6. In the table 2, the dosage of 4a, b is required to be noted.
7. In the table 3, the times of technical repeats should be noted, and the values are suggested to be shown with SD values (in the form of xx ± SD).
8. In the figure 2, the meanings of 2x, 3x and 4x* are required to be noted. The same requirement is for the meaning of 4x#.
9. Scale bars are required to be included in Figure 7 and 8.
Author Response
We are grateful for consice review of our paper. Please find the response below.
1. The implication of NHE-1 in inflammation is added to the instruction section.
2. Evidence for NHE-1 inhibitors as anti-inflammatory agents in lung injury is provided in the introduction along with Figure 1.
3. Chemical shifts fort C13-NMR were rounded to one digit after the decimal point.
4. The times of technical repeats is added in all tables and figures.
5. The NHE-1 inhibition value for compound 3b in Table 1 is corrected.
6. Dosage of 4a and 4b is added to the Table 2.
7. Technical repeatys and error values are added to the Table 3.
8. Statistical significance is provided in figure captions.

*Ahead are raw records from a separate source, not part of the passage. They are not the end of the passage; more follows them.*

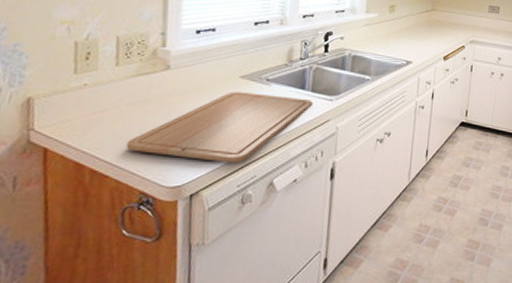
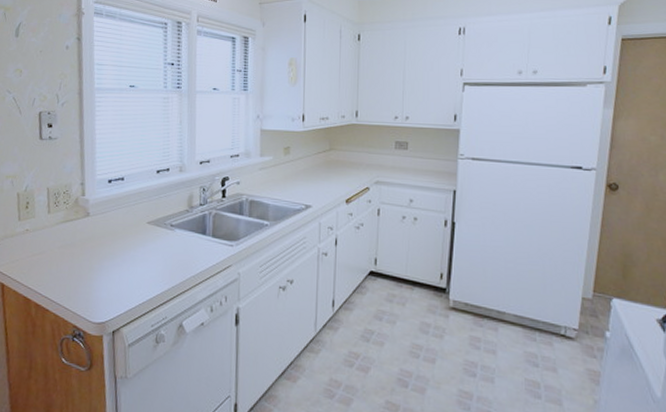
chopping board: present [126,92,313,163] -> none [60,237,214,304]

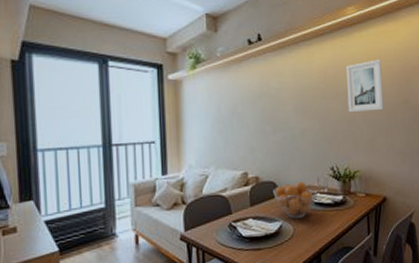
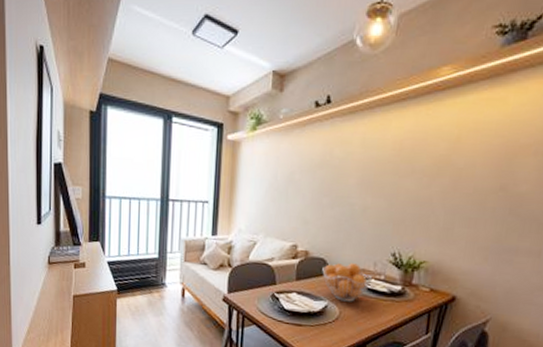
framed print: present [347,60,384,113] -> none [423,133,478,196]

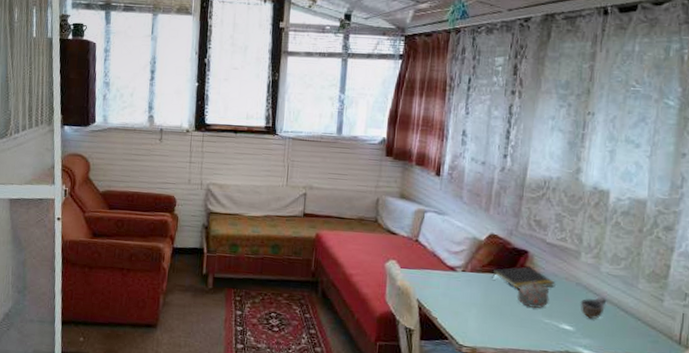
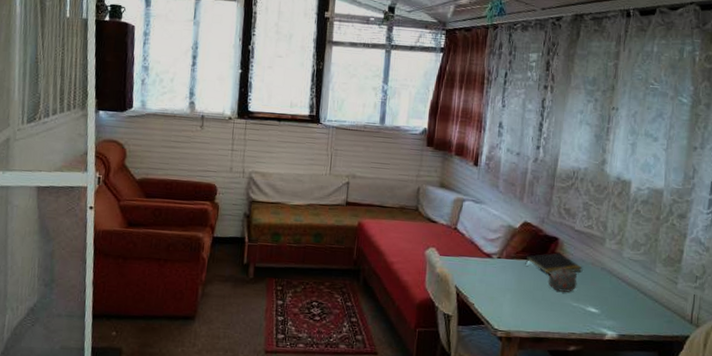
cup: present [580,296,607,319] -> none [604,280,628,301]

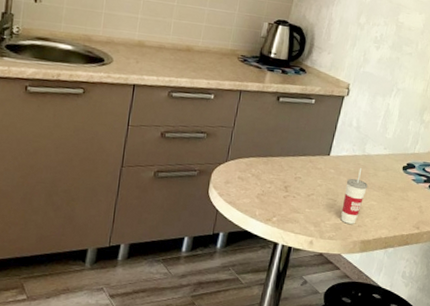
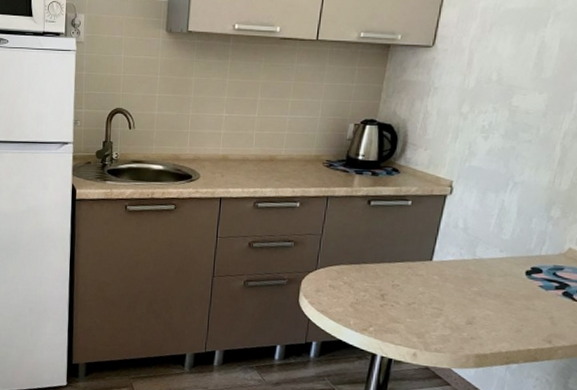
cup: present [340,168,367,224] -> none [449,274,480,336]

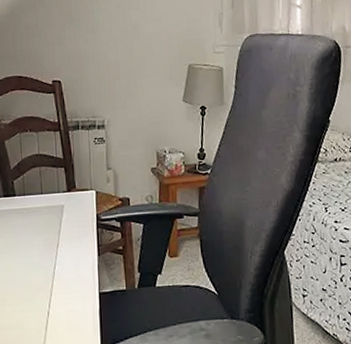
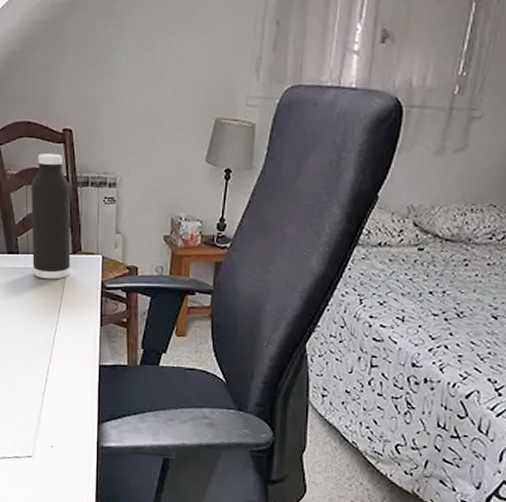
water bottle: none [25,102,67,218] -> present [31,153,71,280]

9. Scale bars are added to Figures 8 and 9.
Reviewer 2 Report
The authors synthesized new derivatives of guanidine derivatives of quinazoline-2,4(1H,3H)-dione and evaluated their NHE-1 inhibitory and anti-inflammatory effects, including in vivo results. The derivatives of quinazoline-2,4(1H,3H)-dione has described their effects in a previous paper by the authors. As discussed in this paper in relation to previous results, this paper contains important results on compound structure of derivatives of quinazoline-2,4(1H,3H)-dione and the effects they produce, and therefore this manuscript contain content appropriate for this journal "Life". However, the authors would like the following points to be considered.
1)In the introduction, the authors do not state why they use quinazoline-2,4(1H,3H)-dione compounds. It may be written in Reference 1, but it is too brief in this paper and that should be described in more detail.
2)The significance of inhibiting NHE-1 should be more detailed in the introduction.
3)The reason for examining Br-substituted compounds is explained as "to balance highly charged guanidine side chains." (line 166-167) But, does introducing bromine into the molecule resolve the charge bias? The authors should explain it in more detail.
Minor errors:
Line 181, table 3 should be table 1.
In table 1, about the number of NHE-1 inhibition of Amiloride, commas should be periods.
line 281, please correct Figure??.
line 329, please check "agents agents"
Author Response
We wnat to thank the reviewer for kind attention to our paper. Please find our response below.
- Rationale behind using quinazoline-2,4(1H,3H)-dione is added to the introduction section.
- Importance of NHE-1 inhibition is provided in the introduction now.
- Reason for bromine introduction to 3b and 4b is added in place.
- Minor errors were fixed, thank you very much for pointing them out
Round 2
Reviewer 1 Report
After the authors’ revision, the quality of this paper was significantly improved, and could reach the required quality standard for Life in my opinion. I suggest accepting it without further revision.
Reviewer 2 Report
The points I raised previously have been appropriately corrected.
Therefore, this article is acceptable.